The old model of work was three life blocks: Get an education. Use that education for 40 years. And then retire. We then made the faulty assumption that the next new model would be: Get an education. Use it for 20 years. Then get retrained. Then use that for 20 more years and then retire.

But in fact, in the Next America . . . the right model will be “continuous lifelong learning”— because when the pace of change is accelerating, ‘the fastest-growing companies and most resilient workers will be those who learn faster than their competition’.”

If we cannot equip our current students with learning and coping skills for such a world, help them acquire the ability to be permanent learners, to adapt to rapid change, any career training we provide them will not have been a bargain at any price.

If education is “liberal” (and, please, let’s try to rise above that word as a political label, a badge of honor or dishonor, depending on one’s point of view), then it must be “liberating,” “freeing.” 

It should free us from the restrictions of time and place which derive from the culture; it should liberate us from the prisons of intolerance and discrimination, of close-mindedness, of parochial perspectives.

But it should also free us to the pursuit of truth, without fear of where that quest may lead us, to the pursuit of virtue, of excellence—academic, personal, professional excellence.

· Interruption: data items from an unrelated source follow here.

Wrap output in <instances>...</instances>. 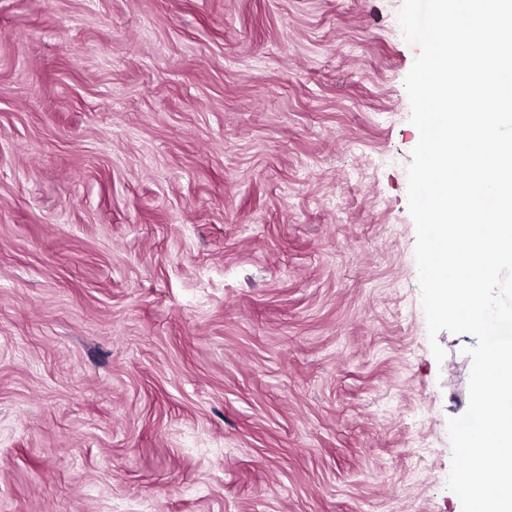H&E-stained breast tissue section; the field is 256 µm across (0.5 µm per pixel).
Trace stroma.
<instances>
[{
	"mask_svg": "<svg viewBox=\"0 0 512 512\" xmlns=\"http://www.w3.org/2000/svg\"><path fill=\"white\" fill-rule=\"evenodd\" d=\"M402 4L0 0V512H462Z\"/></svg>",
	"mask_w": 512,
	"mask_h": 512,
	"instance_id": "35a3bbf8",
	"label": "stroma"
}]
</instances>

In other words, liberal education—in its classic, traditional forms and, in my judgment, in its best contemporary incarnations—has never advocated a kind of vacuous tolerance that issues in a rootless lack of commitment.  On the contrary, genuine tolerance is an attitude of intellectual humility that hovers over the most passionate quests for truth, an informed modesty that acknowledges truths as yet unknown, wisdom as yet unclaimed, points of view from which one may yet learn something. 

Tolerance is not the opposite of commitment.  Tolerance is the opposite of dogmatism.  As someone put it, “the object of an open mind, like an open mouth, is occasionally to close it on something.”